The problem is not the SCOTUS ruling.

SCOTUS made a ruling that has a lot of people up in arms about "homelessness being criminalized." I don't see it that way.

To my mind, SCOTUS simply said "I know you're frustrated and want An Answer -- ANY answer -- but this is not it. You cannot twist the law this way. It won't fix the problem at hand and will do worse things in the future."

I sympathize with SCOTUS. When I was getting divorced after many years of being a homemaker, my husband was freaking out about my failure to promptly get a job -- ANY job. 

I finally said "Okay, I will become a hooker. It's a job. ANY job." He shut up and got off my back and let me figure it out my damn self, which was what needed to happen.

California has roughly 12 percent of America's population, more than 25 percent of its homeless population and well over 50 percent of its unsheltered homeless -- people sleeping in tents and cars. 

The national conversation blames California for this and keeps insisting the state is doing something wrong. I don't believe that's true.

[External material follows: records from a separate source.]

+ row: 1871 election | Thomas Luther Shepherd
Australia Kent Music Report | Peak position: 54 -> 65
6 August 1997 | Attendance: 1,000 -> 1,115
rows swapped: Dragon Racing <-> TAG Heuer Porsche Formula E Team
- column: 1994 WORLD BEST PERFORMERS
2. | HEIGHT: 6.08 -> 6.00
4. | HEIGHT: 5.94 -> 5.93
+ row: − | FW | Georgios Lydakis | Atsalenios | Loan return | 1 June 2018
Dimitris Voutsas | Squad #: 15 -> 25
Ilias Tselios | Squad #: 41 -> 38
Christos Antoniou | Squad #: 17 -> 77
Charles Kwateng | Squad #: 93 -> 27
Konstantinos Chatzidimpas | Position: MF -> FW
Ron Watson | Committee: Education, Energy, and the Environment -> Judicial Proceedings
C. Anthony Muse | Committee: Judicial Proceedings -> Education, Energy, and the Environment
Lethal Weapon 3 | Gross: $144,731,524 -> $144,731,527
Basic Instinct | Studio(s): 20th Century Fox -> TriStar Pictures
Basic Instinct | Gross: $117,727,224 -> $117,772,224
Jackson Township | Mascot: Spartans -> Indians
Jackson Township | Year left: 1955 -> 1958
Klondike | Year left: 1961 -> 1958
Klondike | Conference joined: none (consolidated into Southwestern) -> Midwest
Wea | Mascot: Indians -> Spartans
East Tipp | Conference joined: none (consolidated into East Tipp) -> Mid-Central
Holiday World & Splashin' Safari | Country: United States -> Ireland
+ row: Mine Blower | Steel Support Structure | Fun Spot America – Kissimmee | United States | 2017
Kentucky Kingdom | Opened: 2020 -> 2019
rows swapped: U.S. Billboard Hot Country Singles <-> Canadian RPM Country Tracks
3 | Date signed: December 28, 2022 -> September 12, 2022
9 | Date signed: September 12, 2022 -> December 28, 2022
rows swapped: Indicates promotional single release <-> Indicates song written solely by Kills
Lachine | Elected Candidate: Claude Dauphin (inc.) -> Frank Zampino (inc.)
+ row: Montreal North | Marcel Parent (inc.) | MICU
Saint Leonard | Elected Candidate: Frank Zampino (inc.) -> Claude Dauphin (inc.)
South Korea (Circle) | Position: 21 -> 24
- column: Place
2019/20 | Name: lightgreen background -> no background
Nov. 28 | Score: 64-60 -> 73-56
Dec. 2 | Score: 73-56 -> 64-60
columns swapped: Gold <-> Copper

I believe California is the dumping ground for a national problem rooted in decades of broken housing policy. We have a national shortage of affordable and appropriate housing. California just gets the fallout from that worse than average. 

The stats that get used to claim most homeless are "locals" are an exercise in how to lie with statistics. The reality is that a lot of homeless people are mobile and many go there for the temperate, dry weather.

If you have portable income, such as social security or a retirement check, and you went to California to camp or live out of your car because of the weather: If at all possible, leave.

There are other places with temperate, dry weather and they typically have a lower cost of living. Furthermore, homeless services are completely overwhelmed in California and the state is desperate for solutions because they are drowning in a problem they cannot solve themselves because they didn't create it themselves. 

If you are mobile because you have a vehicle or are willing and able to walk, bus, etc., start doing research on someplace cheaper that may meet your needs better than California currently can. 

List stores you like shopping at, climate, cost of living and anything else you can think of. (You can help build a free resource by posting relevant links to r/relo.)

If you are not homeless but are concerned and want to help:

The real solution is to build more affordable housing where people can live full lives without a car. I've written up my ideas on how to do that here:


But even if that idea caught on like wildfire and commercial developers began building them all over the US today, it takes about 18 months to 2 years to build a new project from the time you break ground and it can take a few weeks or months before that to plan a project, acquire land, get approvals, etc.

In the mean time, you can help mitigate the problem:

1. Share this site with people in homeless services. It contains good ideas about how to feed the homeless well with minimal overhead, among other things.
2. Pay for hotel stays for homeless individuals. This gets them off the street for the night, may get them a free breakfast and let's them have a middle class shower, something not available at most shower services aimed at helping the homeless. 
3. Help homeless individuals relocate someplace cheaper than California by paying for gas if they have a vehicle, giving them a ride or buying them bus tickets.
4. Help people find and get into currently available cheap housing via room rentals, finding a roommate etc. Be creative. Blog, start a reddit, whatever. I don't know everything.
5. Donate money to libraries earmarked for extending their hours so homeless people have a safe place to go where they can charge their phone and get free wifi, among other things, assuming they behave.